Paper Number
PO125
Session
Poster Session
Title
Rheology-guided direct-write printing of carbon nanotube structures
Presentation Date and Time
October 23, 2019 (Wednesday) 6:30
Track / Room
Poster Session / Ballroom C on 4th floor
Authors
- Owens, Crystal E. (Massachusetts Institute of Technology)
- McKinley, Gareth H. (Massachusetts Institute of Technology, Department of Mechanical Engineering)
- Hart, Anastasios J. (Massachusetts Institute of Technology)
Author and Affiliation Lines
Crystal E. Owens, Gareth H. McKinley, and Anastasios J. Hart
Department of Mechanical Engineering, Massachusetts Institute of Technology, Cambridge, MA
Speaker / Presenter
Owens, Crystal E.
Text of Abstract
The bulk properties of components fabricated by direct-write 3D printing are governed by the key characteristics of the original ink in combination with structure imposed by the printing process. Nanomaterials can provide novel properties not exhibited in bulk materials, and provide a route to functional inks that, for instance, can enable 3D printing of electronic and sensing components. In particular, carbon nanotubes (CNTs) have been measured to have outstanding electrical conductivity and current carrying capacity. Here, we present the development and direct-write printing of aqueous CNT inks in the interest of establishing novel manufacturing methods for printed electronics.
CNTs at high concentrations (>0.5%wt) entangle and act rheologically as thixo-elasto-viscoplastic materials. As CNTs behave as rigid rods in solution, strong shear and extensional flow have been shown to create flow-induced alignment.

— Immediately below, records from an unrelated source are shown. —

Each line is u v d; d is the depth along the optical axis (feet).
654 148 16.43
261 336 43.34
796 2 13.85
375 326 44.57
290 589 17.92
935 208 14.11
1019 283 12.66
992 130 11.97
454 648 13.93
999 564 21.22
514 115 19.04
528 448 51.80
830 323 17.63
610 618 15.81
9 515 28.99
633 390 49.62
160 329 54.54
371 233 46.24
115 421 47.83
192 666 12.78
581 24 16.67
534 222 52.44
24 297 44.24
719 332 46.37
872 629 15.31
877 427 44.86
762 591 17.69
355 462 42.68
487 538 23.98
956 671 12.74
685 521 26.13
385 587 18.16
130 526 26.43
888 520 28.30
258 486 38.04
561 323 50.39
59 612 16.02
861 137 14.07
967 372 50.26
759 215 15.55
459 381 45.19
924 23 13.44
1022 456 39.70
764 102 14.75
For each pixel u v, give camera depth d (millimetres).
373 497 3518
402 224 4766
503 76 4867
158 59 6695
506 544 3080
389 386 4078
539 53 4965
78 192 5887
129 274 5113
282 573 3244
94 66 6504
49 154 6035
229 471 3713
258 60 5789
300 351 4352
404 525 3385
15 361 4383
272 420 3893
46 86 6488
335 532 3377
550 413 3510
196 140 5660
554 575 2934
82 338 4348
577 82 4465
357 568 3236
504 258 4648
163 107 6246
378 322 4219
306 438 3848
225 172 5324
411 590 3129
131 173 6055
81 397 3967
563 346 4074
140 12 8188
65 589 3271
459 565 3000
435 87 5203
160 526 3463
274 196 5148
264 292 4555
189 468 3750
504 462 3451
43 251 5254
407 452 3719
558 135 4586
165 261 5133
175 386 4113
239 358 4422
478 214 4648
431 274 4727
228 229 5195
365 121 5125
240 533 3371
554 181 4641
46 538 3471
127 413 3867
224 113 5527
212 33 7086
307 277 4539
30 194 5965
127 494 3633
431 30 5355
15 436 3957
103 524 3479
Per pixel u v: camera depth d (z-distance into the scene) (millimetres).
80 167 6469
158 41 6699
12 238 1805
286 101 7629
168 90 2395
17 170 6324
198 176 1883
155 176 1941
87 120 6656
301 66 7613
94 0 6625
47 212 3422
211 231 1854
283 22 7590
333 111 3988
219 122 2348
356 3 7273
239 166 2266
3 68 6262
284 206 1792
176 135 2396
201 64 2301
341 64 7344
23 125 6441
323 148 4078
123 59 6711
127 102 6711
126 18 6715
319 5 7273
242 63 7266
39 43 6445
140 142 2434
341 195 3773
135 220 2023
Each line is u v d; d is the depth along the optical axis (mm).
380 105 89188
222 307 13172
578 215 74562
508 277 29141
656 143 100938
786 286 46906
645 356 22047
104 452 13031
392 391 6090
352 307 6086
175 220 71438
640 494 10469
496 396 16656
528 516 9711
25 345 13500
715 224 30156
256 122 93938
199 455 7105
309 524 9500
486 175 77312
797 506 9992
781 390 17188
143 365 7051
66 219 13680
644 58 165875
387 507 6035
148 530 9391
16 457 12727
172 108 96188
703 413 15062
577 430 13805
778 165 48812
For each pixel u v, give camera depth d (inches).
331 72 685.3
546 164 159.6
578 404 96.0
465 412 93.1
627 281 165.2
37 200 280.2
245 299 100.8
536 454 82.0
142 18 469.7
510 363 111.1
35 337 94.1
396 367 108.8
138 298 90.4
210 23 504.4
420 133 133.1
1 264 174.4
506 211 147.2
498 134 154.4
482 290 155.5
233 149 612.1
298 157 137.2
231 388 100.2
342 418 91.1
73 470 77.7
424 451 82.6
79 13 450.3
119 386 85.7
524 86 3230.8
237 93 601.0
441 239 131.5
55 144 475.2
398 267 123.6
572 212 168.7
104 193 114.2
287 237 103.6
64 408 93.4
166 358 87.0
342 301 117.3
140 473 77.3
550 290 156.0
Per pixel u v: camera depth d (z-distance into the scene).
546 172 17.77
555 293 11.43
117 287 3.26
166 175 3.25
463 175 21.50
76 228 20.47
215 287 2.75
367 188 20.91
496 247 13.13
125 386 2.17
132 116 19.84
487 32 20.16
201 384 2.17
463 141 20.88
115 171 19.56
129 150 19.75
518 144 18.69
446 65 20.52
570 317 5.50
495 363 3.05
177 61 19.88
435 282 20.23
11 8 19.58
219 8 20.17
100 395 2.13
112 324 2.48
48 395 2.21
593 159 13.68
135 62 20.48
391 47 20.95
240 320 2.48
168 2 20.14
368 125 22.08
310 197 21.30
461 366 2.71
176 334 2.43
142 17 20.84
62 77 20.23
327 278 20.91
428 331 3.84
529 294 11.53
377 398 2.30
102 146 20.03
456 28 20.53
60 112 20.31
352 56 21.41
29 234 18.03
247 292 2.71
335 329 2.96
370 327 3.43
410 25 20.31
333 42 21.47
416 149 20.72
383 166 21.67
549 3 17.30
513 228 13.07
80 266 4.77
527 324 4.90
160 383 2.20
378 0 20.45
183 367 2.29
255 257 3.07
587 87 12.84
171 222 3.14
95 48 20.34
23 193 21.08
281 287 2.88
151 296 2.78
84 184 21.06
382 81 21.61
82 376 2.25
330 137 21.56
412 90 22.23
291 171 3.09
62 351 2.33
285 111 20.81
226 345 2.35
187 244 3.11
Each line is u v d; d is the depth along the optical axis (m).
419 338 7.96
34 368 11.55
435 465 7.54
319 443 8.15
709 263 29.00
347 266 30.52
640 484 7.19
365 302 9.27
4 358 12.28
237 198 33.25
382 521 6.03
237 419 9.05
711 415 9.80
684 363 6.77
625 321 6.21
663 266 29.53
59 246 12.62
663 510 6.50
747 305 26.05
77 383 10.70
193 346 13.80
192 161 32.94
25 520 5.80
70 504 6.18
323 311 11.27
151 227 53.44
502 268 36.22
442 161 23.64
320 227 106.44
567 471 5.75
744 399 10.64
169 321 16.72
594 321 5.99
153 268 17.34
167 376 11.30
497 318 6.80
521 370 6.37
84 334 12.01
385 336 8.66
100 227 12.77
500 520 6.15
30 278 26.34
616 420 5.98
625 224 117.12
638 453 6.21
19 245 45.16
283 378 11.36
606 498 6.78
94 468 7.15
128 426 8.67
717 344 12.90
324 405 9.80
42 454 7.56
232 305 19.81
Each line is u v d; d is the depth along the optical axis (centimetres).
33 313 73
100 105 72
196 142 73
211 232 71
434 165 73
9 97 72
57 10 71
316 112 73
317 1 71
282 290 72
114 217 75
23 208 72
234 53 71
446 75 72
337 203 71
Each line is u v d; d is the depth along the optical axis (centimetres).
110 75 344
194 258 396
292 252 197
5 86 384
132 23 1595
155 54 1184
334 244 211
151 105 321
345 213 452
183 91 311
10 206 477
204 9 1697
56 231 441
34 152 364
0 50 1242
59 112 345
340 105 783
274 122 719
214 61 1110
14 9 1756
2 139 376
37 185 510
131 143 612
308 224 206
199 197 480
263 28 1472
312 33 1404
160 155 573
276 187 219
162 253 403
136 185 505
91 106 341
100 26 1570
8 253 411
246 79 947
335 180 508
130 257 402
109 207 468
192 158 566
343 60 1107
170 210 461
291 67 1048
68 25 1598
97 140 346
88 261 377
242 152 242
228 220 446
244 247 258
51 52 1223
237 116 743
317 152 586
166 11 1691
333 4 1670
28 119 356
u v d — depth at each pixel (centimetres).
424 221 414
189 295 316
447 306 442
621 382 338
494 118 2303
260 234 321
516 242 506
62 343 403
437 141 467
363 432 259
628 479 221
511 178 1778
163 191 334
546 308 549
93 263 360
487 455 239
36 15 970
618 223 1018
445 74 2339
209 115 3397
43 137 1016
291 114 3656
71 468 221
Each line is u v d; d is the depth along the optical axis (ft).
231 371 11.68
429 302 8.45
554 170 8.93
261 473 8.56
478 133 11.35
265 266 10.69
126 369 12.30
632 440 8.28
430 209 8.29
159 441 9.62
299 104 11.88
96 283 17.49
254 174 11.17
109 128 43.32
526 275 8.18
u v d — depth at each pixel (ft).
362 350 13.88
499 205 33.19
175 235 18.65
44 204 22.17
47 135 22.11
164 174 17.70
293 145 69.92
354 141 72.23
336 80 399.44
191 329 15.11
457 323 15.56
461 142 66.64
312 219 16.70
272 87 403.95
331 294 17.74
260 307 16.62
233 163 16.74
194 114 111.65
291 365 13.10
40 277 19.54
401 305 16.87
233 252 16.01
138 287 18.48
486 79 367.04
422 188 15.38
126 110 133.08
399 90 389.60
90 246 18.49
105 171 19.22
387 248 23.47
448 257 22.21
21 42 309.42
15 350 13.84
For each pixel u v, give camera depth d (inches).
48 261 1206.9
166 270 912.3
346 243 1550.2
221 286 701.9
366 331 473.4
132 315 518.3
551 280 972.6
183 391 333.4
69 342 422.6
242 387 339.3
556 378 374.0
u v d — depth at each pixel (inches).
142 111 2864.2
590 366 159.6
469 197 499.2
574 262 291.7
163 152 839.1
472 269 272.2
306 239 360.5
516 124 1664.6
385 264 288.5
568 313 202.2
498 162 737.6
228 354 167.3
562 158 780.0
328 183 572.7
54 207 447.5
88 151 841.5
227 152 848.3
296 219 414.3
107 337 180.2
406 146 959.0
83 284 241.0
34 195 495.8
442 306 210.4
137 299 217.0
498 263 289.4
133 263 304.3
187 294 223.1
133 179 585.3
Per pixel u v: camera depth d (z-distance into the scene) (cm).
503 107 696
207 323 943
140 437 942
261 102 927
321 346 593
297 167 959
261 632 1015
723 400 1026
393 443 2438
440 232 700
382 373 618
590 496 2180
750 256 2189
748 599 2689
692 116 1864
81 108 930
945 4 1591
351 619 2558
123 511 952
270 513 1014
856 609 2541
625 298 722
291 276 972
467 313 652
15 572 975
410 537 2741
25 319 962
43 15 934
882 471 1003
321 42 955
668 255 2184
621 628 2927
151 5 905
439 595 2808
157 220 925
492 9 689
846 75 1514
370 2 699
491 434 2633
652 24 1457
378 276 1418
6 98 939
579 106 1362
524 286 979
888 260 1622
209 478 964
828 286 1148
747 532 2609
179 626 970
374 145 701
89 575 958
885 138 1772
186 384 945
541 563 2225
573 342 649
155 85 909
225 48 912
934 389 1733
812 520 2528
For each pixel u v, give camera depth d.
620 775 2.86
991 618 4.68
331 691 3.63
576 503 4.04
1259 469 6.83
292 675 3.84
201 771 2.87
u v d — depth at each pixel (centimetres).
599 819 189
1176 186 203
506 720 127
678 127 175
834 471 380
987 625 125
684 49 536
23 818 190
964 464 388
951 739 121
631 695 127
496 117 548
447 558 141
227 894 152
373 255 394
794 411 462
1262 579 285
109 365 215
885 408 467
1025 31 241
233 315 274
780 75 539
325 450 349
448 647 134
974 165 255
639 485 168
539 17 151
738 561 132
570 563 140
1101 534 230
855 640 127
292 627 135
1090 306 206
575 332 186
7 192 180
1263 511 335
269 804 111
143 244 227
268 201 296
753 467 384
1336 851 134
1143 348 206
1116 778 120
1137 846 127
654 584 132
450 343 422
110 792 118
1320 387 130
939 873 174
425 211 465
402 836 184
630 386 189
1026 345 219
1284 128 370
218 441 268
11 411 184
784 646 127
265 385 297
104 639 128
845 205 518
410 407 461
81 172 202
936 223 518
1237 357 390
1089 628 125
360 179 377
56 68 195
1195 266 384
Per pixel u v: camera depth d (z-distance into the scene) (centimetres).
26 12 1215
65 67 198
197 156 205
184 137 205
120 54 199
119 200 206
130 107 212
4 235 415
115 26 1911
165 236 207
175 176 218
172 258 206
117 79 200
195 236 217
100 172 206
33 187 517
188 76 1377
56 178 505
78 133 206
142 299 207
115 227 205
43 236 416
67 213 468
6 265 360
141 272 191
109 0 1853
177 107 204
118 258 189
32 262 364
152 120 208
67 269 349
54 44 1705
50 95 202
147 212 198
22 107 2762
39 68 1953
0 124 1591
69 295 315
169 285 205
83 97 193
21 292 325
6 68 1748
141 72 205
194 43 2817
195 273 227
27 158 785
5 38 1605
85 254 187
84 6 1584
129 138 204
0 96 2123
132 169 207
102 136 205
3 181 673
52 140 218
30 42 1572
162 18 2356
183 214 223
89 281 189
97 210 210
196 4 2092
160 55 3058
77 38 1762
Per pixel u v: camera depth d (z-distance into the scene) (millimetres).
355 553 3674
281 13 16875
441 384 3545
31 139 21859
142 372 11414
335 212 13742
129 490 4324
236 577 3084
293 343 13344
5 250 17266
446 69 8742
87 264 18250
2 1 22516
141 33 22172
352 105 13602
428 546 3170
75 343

Due to strong shape anisotropy, the axial alignment of component CNTs is known to systematically affect ultimate strength and electrical conductivity of macroscopic CNT objects.
We print by dispensing CNT ink from a needle onto a motorized substrate, optionally extruding beneath a coagulating liquid that precipitates the CNTs, rapidly locking flow-oriented CNT structures in place. By tailoring the flow kinematics during our printing process, we enforce external control over the development of the microstructure, thus directing the final properties. We describe the effect of solution concentration on the rheology of single-walled CNTs dispersed in water, and explore the impact of shear-driven and extension-driven alignment on morphology and final properties of printed structures. We report the influence of processing parameters such as the rate of elongation, nozzle height, and shear rates on the feature resolution and conductivity of extruded features, and suggest relationships that connect rheological properties of the ink to printability of controllable and fine features.